Ports along the central Gulf of Mexico have reopened after sustaining what officials said was minimal damage from Hurricane Isaac’s winds and heavy rains.
At New Orleans, the Coast Guard reopened the Mississippi River to cargo vessels and allowed the cruise ship Carnival Elation to return to the port a day after its scheduled Thursday arrival.
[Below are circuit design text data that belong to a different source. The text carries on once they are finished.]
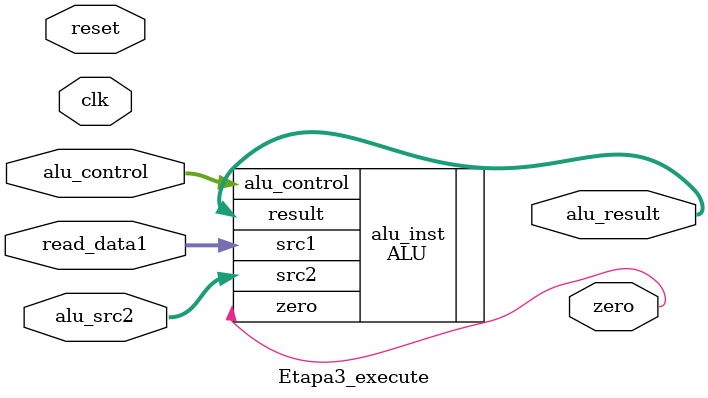
<source format=v>
module Etapa3_execute(
    input clk,
    input reset,
    input [31:0] alu_src2,
    input [3:0] alu_control,
    input [31:0] read_data1,

    output [31:0] alu_result,
    output  zero
);

// Instancia de la ALU
ALU alu_inst (  
    .src1(read_data1),
    .src2(alu_src2),
    .alu_control(alu_control),
    .result(alu_result),
    .zero(zero)
);


    endmodule


</source>
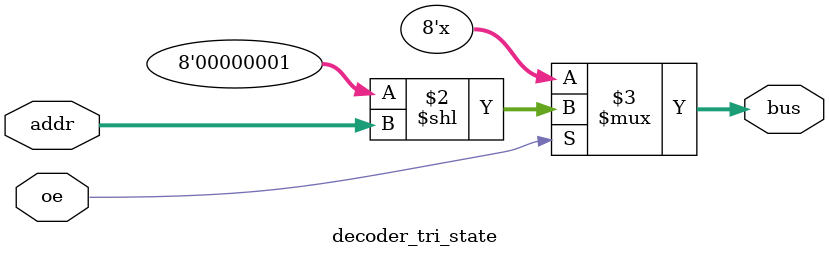
<source format=sv>
module decoder_tri_state (
    input oe,
    input [2:0] addr,
    output reg [7:0] bus
);
    always @(*) 
        bus = oe ? (8'h01 << addr) : 8'hZZ;
endmodule
</source>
Terminal operators also expected to resume operations today.
Port officials reported no flooding and “very minimal” wind damage to facilities, but substantial wind-blown damage to the port’s administration building on the riverfront.
“We were very fortunate during this entire storm event,” said Gary LaGrange, the port’s president and CEO.
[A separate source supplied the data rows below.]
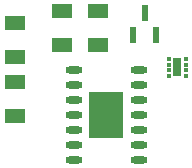
<source format=gtp>
G04 Layer_Color=8421504*
%FSLAX44Y44*%
%MOMM*%
G71*
G01*
G75*
%ADD10R,1.8000X1.3000*%
%ADD11R,0.6000X1.4000*%
%ADD12R,0.3500X0.3500*%
%ADD13R,0.6700X1.6000*%
%ADD14R,3.0000X4.0000*%
%ADD15O,1.4500X0.6000*%
D10*
X1570000Y1050000D02*
D03*
Y1021500D02*
D03*
Y1000000D02*
D03*
Y971500D02*
D03*
X1610000Y1060000D02*
D03*
Y1031500D02*
D03*
X1640000Y1060000D02*
D03*
Y1031500D02*
D03*
D11*
X1689000Y1040000D02*
D03*
X1670000D02*
D03*
X1679500Y1059000D02*
D03*
D12*
X1700000Y1020000D02*
D03*
Y1015000D02*
D03*
Y1010000D02*
D03*
Y1005000D02*
D03*
X1714200Y1020000D02*
D03*
Y1015000D02*
D03*
Y1010000D02*
D03*
Y1005000D02*
D03*
D13*
X1707100Y1012500D02*
D03*
D14*
X1647250Y971900D02*
D03*
D15*
X1674500Y933800D02*
D03*
Y946500D02*
D03*
Y959200D02*
D03*
Y971900D02*
D03*
Y984600D02*
D03*
Y997300D02*
D03*
Y1010000D02*
D03*
X1620000Y933800D02*
D03*
Y946500D02*
D03*
Y959200D02*
D03*
Y971900D02*
D03*
Y984600D02*
D03*
Y997300D02*
D03*
Y1010000D02*
D03*
M02*

</source>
The Port of Gulfport, Miss., had “minor damage,” primarily from at least 12 inches of wind-driven rain, but planned to work cargo ships this weekend, Port Director Don Allee said. He said the port expected to receive Coast Guard clearance today for ship traffic.
Before the storm, the port took extensive precautions, including the shifting of all containers inland. “We probably moved 1,300 to 1,400 pieces of equipment off the port,” Allee said. Port customers also held back containers at inland points.
Hurricane Isaac hit during low tide and did not produce a storm surge approaching the scale of Hurricane Katrina, a more powerful storm that battered Gulfport with a 24-foot storm surge.
Industrial and cargo tenants along New Orleans’ Industrial Canal, hit hard by Katrina seven years ago, reported minimal damage and no flooding.
Since Katrina, the Army Corps of Engineers has installed a new flood protection system, including the Seabrook Floodgate Structure and the Lake Borgne Surge Barrier, which were both closed for the first time.
Water levels in the inner harbor area rose to only 3.5 feet above sea level, compared with more than 12 feet in past storms including hurricanes Katrina in 2005 and Gustav in 2008.
“The U.S. Army Corps’ flood protection system worked remarkably well, keeping industrial assets and port tenants’ facilities safe and protecting life and property,” LaGrange said.